Interrogé le 21 octobre sur les activités d'entreprise de sécurité privées russes en Afrique, Vladimir Poutine avait alors rappelé que celles-ci n'étaient pas liées à l'Etat russe. Il avait ajouté que Moscou était prêt à agir si ces entreprises compromettaient les intérêts nationaux. Plus tôt, le ministre russe des Affaires étrangères Sergueï Lavrov avait de son côté tenu à mettre les points sur les «i» à ce sujet, martelant que le gouvernement russe n'avait «rien à voir» avec la société Wagner. Le chef de la diplomatie russe avait par là même condamné la tendance européenne à s'inquiéter de l'arrivée de nouveaux acteurs étrangers sur le terrain sécuritaire malien et rappelé que l'activité des entreprises militaires privées n'était «pas du tout un phénomène russe» mais trouvait son origine dans les pays occidentaux.

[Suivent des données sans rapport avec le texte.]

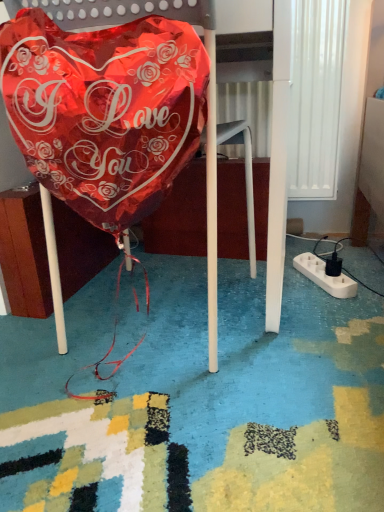
What are the coordinates of `vacant area that lies between shiny metallic balloon at center and white plastic extension cord at lower right` in the screenshot? It's located at (304, 294).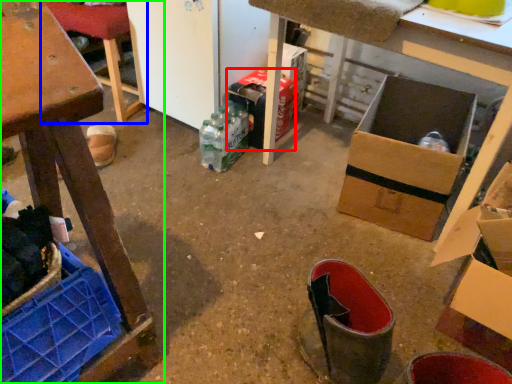
Question: Which is farther away from cardboard box (highlighted by a red box)? furniture (highlighted by a blue box) or furniture (highlighted by a green box)?

Choices:
 (A) furniture
 (B) furniture

Answer: (B)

Le 22 décembre, le secrétaire d'Etat américain Antony Blinken avait déjà mis en garde le Mali contre des conséquences financières et une déstabilisation du pays si le gouvernement recrutait le groupe Wagner. Suivis par l'Union européenne le 13 décembre, les Etats-Unis ont d'ailleurs imposé des sanctions contre cette société militaire privée. La diplomatie russe avait alors réagi, accusant les occidentaux «d'hystérie» à ce sujet.
Le Mali est le théâtre depuis 2012 d'opérations de groupes djihadistes liés à Al-Qaïda et à Daesh, ainsi que de violences perpétrées par des «milices d'autodéfense» et des bandits. Les forces régulières sont elles-mêmes accusées d'exactions. Les violences parties du nord du pays se sont propagées au centre, puis au Burkina Faso et au Niger voisins. Elles ont fait des milliers de morts civils et militaires ainsi que des centaines de milliers de déplacés, malgré le déploiement de forces onusiennes, françaises et africaines. La prise du pouvoir à Bamako par des militaires à la faveur d'un putsch en 2020 n'a pas enrayé la spirale de violences.